Phylogenesis
- Author: Alan Dean Foster
- Cover artist: Mark Harrison
- Language: English
- Genre: Science fiction
- Publisher: Del Rey Books
- Publication date: 1999
- Publication place: United States
- Media type: Print (Paperback)
- Pages: 289
- ISBN: 0-345-41861-1
- OCLC: 44704949
- Followed by: Dirge

= Phylogenesis (novel) =

1999 novel by Alan Dean Foster

Phylogenesis (1999) is a science fiction novel by American writer Alan Dean Foster. It is the first novel in Foster's Founding of the Commonwealth Trilogy.

In Phylogenesis, Foster begins to further expand the history of the founding of the Humanx Commonwealth, which began in his 1982 novel Nor Crystal Tears. While Nor Crystal Tears was a first contact novel between human and thranx, and set the foundation for the eventual Humanx Commonwealth, starting with Phylogenesis, Foster's trilogy set out to detail the events that led to the union between the two races.

==Plot==
Desvendapur is an anti-social Thranx poet native to the colony on Willow-Wane who believes he can find new inspiration for his poetry by coming in contact with the physically repulsive humans, an intelligent mammal race that is unlike the insectoid Thranx. Desvendapur's aspirations lead him to a secret Thranx colony in the Amazon Basin on Earth where he meets a petty human thief turned murderer, Cheelo Montoya. Desvendapur is fascinated by the first native human he comes across so, with great resistance on the part of Montoya, chooses to follow the human, using him as the basis of a series of poems. The mismatched pair flee from the authorities and from a pair of poachers who wish to sell Desvendapur to a private zoo, and ultimately demonstrate how the two races can get along and work together on common challenges.

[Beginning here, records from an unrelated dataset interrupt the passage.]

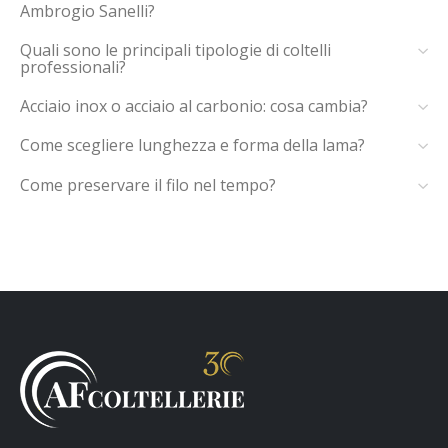
Ambrogio Sanelli?
Quali sono le principali tipologie di coltelli
professionali?
Acciaio inox o acciaio al carbonio: cosa cambia?
Come scegliere lunghezza e forma della lama?
Come preservare il filo nel tempo?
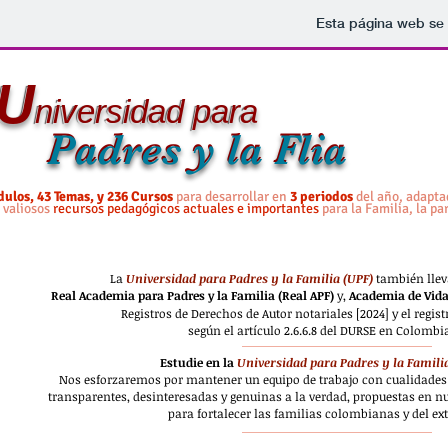
Esta página web se 
U
U
niversidad para
niversidad para
Padres y la Flia
Padres y la Flia
ulos, 43 Temas, y 236 Cursos
para desarrollar en
3 periodos
del año, adapta
n
valiosos
recursos pedagógicos actuales e importantes
para la Familia, la pa
La
Universidad para Padres y la Familia (UPF)
también llev
Real Academia para Padres y la Familia (Real APF)
y,
Academia de Vida
Registros de Derechos de Autor notariales [2024] y el regist
según el artículo 2.6.6.8 del DURSE en Colombi
Estudie en la
Universidad para Padres y la Familia
Nos esforzaremos por mantener un equipo de trabajo con cualidades 
transparentes, desinteresadas y genuinas a la verdad, propuestas en nu
para fortalecer las familias colombianas y del ext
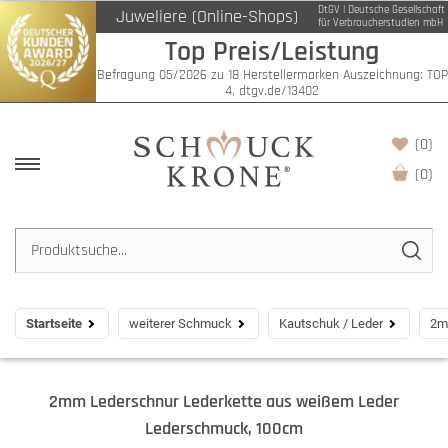
DtGV | Deutsche Gesellschaft
Juweliere (Online-Shops)
für Verbraucherstudien mbH
Top Preis/Leistung
Befragung 05/2026 zu 18 Herstellermarken Auszeichnung: TOP
4, dtgv.de/13402
(0)
(
0
)
Startseite
weiterer Schmuck
Kautschuk / Leder
2m
2mm Lederschnur Lederkette aus weißem Leder
Lederschmuck, 100cm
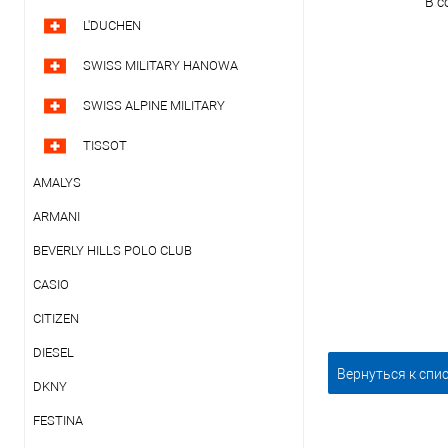
В с
L'DUCHEN
SWISS MILITARY HANOWA
SWISS ALPINE MILITARY
TISSOT
AMALYS
ARMANI
BEVERLY HILLS POLO CLUB
CASIO
CITIZEN
DIESEL
Вернуться к спи
DKNY
FESTINA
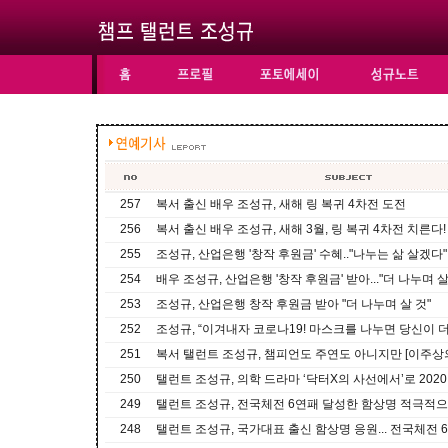
257
복서 출신 배우 조성규, 새해 링 복귀 4차전 도전
256
복서 출신 배우 조성규, 새해 3월, 링 복귀 4차전 치른다!
255
조성규, 산업은행 '창작 후원금' 수혜.."나누는 삶 살겠다"
254
배우 조성규, 산업은행 '창작 후원금' 받아..."더 나누며 살
253
조성규, 산업은행 창작 후원금 받아 "더 나누며 살 것"
252
조성규, “이겨내자 코로나19! 마스크를 나누면 당신이 
251
복서 탤런트 조성규, 챔피언도 주연도 아니지만 [이주상
250
탤런트 조성규, 의학 드라마 ‘닥터X의 사선에서’로 202
249
탤런트 조성규, 전국체전 6연패 달성한 함상명 적극적
248
탤런트 조성규, 국가대표 출신 함상명 응원... 전국체전 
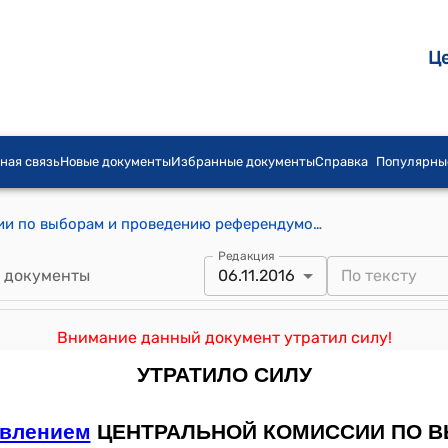
Ц
ная связь
Новые документы
Избранные документы
Справка
Популярны
Постановление Центральной комиссии по выборам и проведению референдумов КР от 10 октября 2012 года № 118 "О контрольно-ревизионной группе при Центральной избирательной комиссии по выборам и проведению референдумов Кыргызской Республики"
Редакция
 документы
06.11.2016
Внимание данный документ утратил силу!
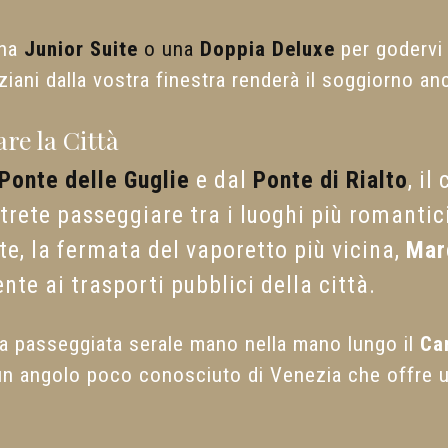
una
Junior Suite
o una
Doppia Deluxe
per godervi 
ziani dalla vostra finestra renderà il soggiorno an
re la Città
Ponte delle Guglie
e dal
Ponte di Rialto
, il
potrete passeggiare tra i luoghi più romanti
ite, la fermata del vaporetto più vicina,
Mar
te ai trasporti pubblici della città.
na passeggiata serale mano nella mano lungo il
Ca
un angolo poco conosciuto di Venezia che offre u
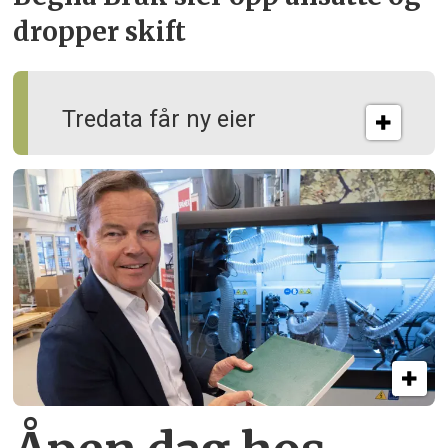
dropper skift
Tredata får ny eier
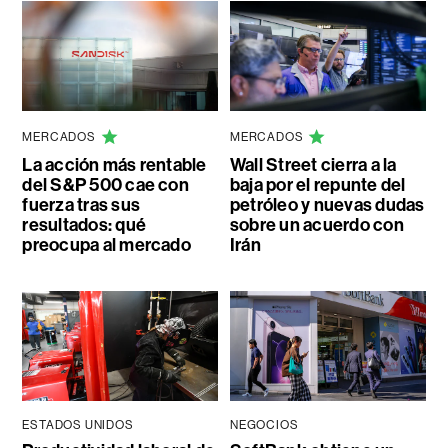
MERCADOS
MERCADOS
La acción más rentable
Wall Street cierra a la
del S&P 500 cae con
baja por el repunte del
fuerza tras sus
petróleo y nuevas dudas
resultados: qué
sobre un acuerdo con
preocupa al mercado
Irán
ESTADOS UNIDOS
NEGOCIOS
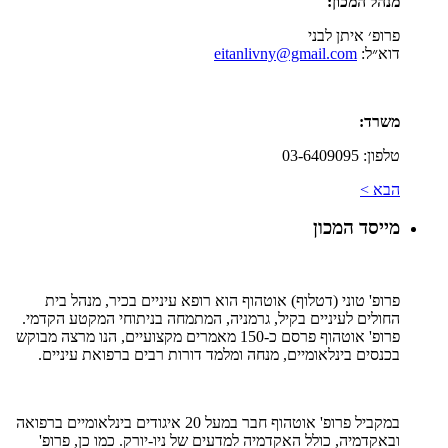
מנהל המכון:
פרופ׳ איתן לבני
דוא״ל:
eitanlivny@gmail.com
משרד:
טלפון: 03-6409095
הבא >
מייסד המכון
פרופ' טוני (דטלוף) אוטהוף הוא רופא עיניים בכיר, מנהל בית
החולים לעיניים בקיל, גרמניה, המתמחה בניתוחי המקטע הקדמי.
פרופ' אוטהוף פרסם כ-150 מאמרים מקצועיים, הנו מרצה מבוקש
בכנסים בינלאומיים, מנחה ומלמד דורות רבים ברפואת עיניים.
במקביל פרופ' אוטהוף חבר במעל 20 איגודים בינלאומיים ברפואה
ובאקדמיה, כולל האקדמיה למדעים של ניו-יורק. כמו כן, פרופ'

By the end, the unlikely pair find a mutual understanding. The Thranx colony in the Amazon Basin is revealed to the Earth community and the diplomatic beginnings of the Humanx Commonwealth are greatly accelerated. Montoya becomes a celebrity despite his unwillingness to be in the spotlight and Desvendapur's poems he composed during his time on Earth become wildly popular amongst the Thranx.

==Characters==
- Desvendapur - The primary thranx protagonist of the novel. Desvendapur (or simply "Des" when in very relaxed situation) is a young, anti-social, unmated, reclusive thranx poet who is both rejected and pitied by his peers despite his intelligence. When he hears word that there may be a small human settlement on his homeworld of Willow-Wane he eagerly seeks entry, feeling that the monstrous humans will provide an untapped source of poetic inspiration that will lead to his masterpiece. In his enthusiasm he unintentionally leads to the death of a thranx pilot and takes the job of assistant food preparator for the human colony under the name Desvenbapur. Under his new identification he comes is invited to take-part in what he believes to be a journey to the human colony on Hivehom, but turns out to be an assignment on a secret Thranx colony on Terra meant as a plan to integrate thranx and human cultures. Des is the student of infamous Willow-Wane thranx poet Wuuzelansem, who was a primary character in Alan Dean Foster's human-thranx first contact novel Nor Crystal Tears. Much like his teacher, Desvendapur is willing to go to extremes in order to find inspiration for his poetry.
- Cheelo Montoya - A common thief who dreams big, Cheelo flees deep into the Amazon Rainforest after a mugging goes sour and he becomes wanted for murder. By chance he stumbles upon the curious Thranx poet Desvendapur and the two eventually form a friendship. Unwittingly, by the end of the novel he becomes an infamous figure in the founding of the Humanx Commonwealth, becoming somewhat of a mockery of fame.

==Reception==

Phylogenesis received positive reviews from several separate sources. Most commonly praise was given for Foster's likable characters, and the vivid descriptions, and clear understanding of Latin American culture given in his descriptions of the Amazon rain forest.

Publishers Weekly gave the novel a positive review, stating "The novel will be a treat for those who have followed Foster's tales of the Humanx Commonwealth, to which this is a kind of prelude and which began way back in 1972 with The Tar-Aiym Krang, and can also serve as a splendid introduction to both the Commonwealth and its creator."